#### [Fragmento proporcionado]
Es curioso que en los interrogatorios del proceso el asunto del tesoro no adquiera apenas relevancia; desde luego, de haber existido semejantes riquezas, o de haber tenido alguna sospecha de ellas, los inquisidores se hubieran empleado a fondo en la cuestión, pues ése era el objetivo principal de la incautación.

Una crónica da cuenta de que en 1291 los templarios custodiaban en la ciudad de Acre su tesoro, pero no da la menor pista de en qué consistía:

En su entrada había una fortaleza muy alta y sólida y sus muros eran muy gruesos, un bloque de diecisiete codos. En cada flanco de la fortaleza había una pequeña torre; y en cada una, un león rampante tan grande como un buey engordado, recubierto de oro. El precio de los cuatro leones, en material y mano de obra, era de mil besantes sarracenos. Era maravilloso de contemplar. Al otro lado, hacia el distrito pisano, había una torre. Cerca, pasado el monasterio de las monjas de Santa Ana, había una torre enorme con campanas y una maravillosa y muy alta iglesia. También había otra torre en la playa: era una torre antigua, de cien años, construida por orden de Saladino. Allí guardaban su tesoro los templarios. Esa torre estaba tan cerca de la playa que las olas la bañaban. Y muchas otras moradas hermosas había en el Temple, que olvidaré mencionar[48].

#### [Tu tarea]
Reescribe, por favor, como una lista breve el párrafo del fragmento de arriba que empieza «En su entrada había», conservando sus datos principales.

#### [Líneas de datos]
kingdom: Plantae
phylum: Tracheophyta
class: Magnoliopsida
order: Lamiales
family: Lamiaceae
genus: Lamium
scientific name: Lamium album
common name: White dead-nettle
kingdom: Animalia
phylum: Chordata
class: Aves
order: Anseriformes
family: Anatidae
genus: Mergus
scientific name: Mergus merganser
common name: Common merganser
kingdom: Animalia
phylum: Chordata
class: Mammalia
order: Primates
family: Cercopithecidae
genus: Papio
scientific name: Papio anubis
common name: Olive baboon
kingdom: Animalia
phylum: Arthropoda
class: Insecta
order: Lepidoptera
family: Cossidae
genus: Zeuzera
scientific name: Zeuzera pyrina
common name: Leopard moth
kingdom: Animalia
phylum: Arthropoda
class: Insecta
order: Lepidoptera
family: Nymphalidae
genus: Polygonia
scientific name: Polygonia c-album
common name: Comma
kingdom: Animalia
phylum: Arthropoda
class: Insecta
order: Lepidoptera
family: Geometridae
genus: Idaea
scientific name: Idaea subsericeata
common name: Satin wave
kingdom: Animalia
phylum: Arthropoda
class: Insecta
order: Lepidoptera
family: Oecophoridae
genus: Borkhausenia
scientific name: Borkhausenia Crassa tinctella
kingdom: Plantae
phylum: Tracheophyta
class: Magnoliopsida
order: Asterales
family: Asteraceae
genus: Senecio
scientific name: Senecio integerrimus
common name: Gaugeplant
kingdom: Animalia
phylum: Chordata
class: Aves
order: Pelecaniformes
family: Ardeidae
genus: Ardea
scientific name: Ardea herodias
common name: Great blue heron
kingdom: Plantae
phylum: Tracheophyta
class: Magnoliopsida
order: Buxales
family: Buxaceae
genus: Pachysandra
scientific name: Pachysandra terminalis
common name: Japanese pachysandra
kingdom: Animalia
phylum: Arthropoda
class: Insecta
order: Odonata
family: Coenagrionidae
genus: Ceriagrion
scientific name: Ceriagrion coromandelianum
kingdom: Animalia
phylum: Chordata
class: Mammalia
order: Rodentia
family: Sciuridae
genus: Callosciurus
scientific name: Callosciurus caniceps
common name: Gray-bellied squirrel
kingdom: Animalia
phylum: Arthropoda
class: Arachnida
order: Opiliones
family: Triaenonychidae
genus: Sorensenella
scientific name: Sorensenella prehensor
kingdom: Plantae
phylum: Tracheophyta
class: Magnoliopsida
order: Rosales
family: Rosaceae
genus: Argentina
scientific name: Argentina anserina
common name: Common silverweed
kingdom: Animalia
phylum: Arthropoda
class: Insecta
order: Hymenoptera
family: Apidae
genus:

#### [Resultado]
- En la entrada había una fortaleza muy alta y sólida, con muros de diecisiete codos de grosor.
- En cada flanco de la fortaleza había una pequeña torre con un león rampante recubierto de oro, grande como un buey engordado.
- Los cuatro leones costaron mil besantes sarracenos entre material y mano de obra.
- Al otro lado, hacia el distrito pisano, había una torre.
- Cerca, pasado el monasterio de las monjas de Santa Ana, se alzaban una torre enorme con campanas y una iglesia muy alta.
- En la playa había una torre antigua, de cien años, construida por orden de Saladino. Estaba tan cerca del mar que las olas la bañaban, y en ella los templarios guardaban su tesoro.
- El Temple tenía además muchas otras moradas hermosas.